Di permulaan abad ke-21 ini, kita menyaksikan proses pelenyapan kaum tani petani itu terus berlangsung akibat ekspansi sirkuit produksi komoditas global secara kapitalis, dan segala sesuatu operasinya pada tingkat hulu,  perluasan bekerjanya korporasi dan mekanisme pasar dalam pengadaan sarana produksi pertanian, dan pemerintah bekerja secara bias kota atau urban bias, istilah dari Michael Lipton (1977). Konsentrasi penguasaan tanah-tanah oleh perusahaan-perusahaan dan warga kota, konversi tanah pertanian menjadi non-pertanian, dan migrasi merupakan kenyataan yang menyertai modifikasi penurunan minat bertani para anak-anak petani, termasuk melalui sekolah. Lebih dari sekedar meninggalkan pertanian, sekolah mendorong anak-anak muridnya bermotivasi untuk tidak lagi berkenan hidup di desa, dan pindah menjadi warga kota-kota, atau setidaknya berkebudayaan kota walau tinggal di desa.
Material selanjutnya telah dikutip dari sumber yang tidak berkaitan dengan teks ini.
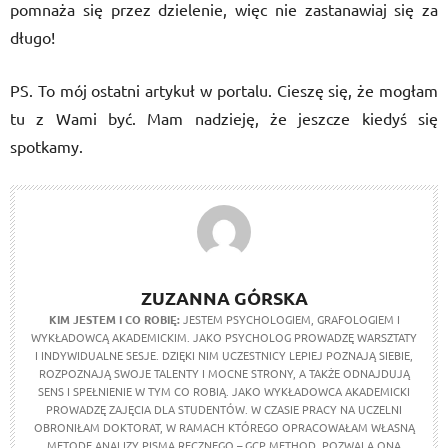
pomnaża się przez dzielenie, więc nie zastanawiaj się za
długo!
PS. To mój ostatni artykuł w portalu. Cieszę się, że mogłam
tu z Wami być. Mam nadzieję, że jeszcze kiedyś się
spotkamy.
ZUZANNA GÓRSKA
KIM JESTEM I CO ROBIĘ:
JESTEM PSYCHOLOGIEM, GRAFOLOGIEM I
WYKŁADOWCĄ AKADEMICKIM. JAKO PSYCHOLOG PROWADZĘ WARSZTATY
I INDYWIDUALNE SESJE. DZIĘKI NIM UCZESTNICY LEPIEJ POZNAJĄ SIEBIE,
ROZPOZNAJĄ SWOJE TALENTY I MOCNE STRONY, A TAKŻE ODNAJDUJĄ
SENS I SPEŁNIENIE W TYM CO ROBIĄ. JAKO WYKŁADOWCA AKADEMICKI
PROWADZĘ ZAJĘCIA DLA STUDENTÓW. W CZASIE PRACY NA UCZELNI
OBRONIŁAM DOKTORAT, W RAMACH KTÓREGO OPRACOWAŁAM WŁASNĄ
METODĘ ANALIZY PISMA RĘCZNEGO – GCP METHOD. POZWALA ONA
Kita menyaksikan bagaimana gerakan-gerakan pasar (utamanya melalui komodifikasi tenaga kerja, uang dan alam, seperti dianalisis Karl Polanyi, dalam karyanya The Great Transformation, the Political and Economic Origin of Our Time 1944) telah melahirkan perlawanan masyarakat, termasuk berupa kesadaran kritis yang bangkit dan bermuara protes-protes kaum petani. Selain itu, terdapat kecenderungan pembentukan kembali petani dalam pertanian keluarga (re-peasantization) di Asia dan Amerika Latin, dan juga yang menarik, adalah di Eropa dan Amerika Utara. seiring proses industrialisasi pertanian yang mengkonsentrasikan usaha pertanian dalam skala raksasa, intensifikasi, spesialisasi dan artificial-isasi dan disaktivasi pertanian, yang berakibat pada akhirnya  pengurangan hingga penghapusan kegiatan-kegiatan pertanian tertentu. 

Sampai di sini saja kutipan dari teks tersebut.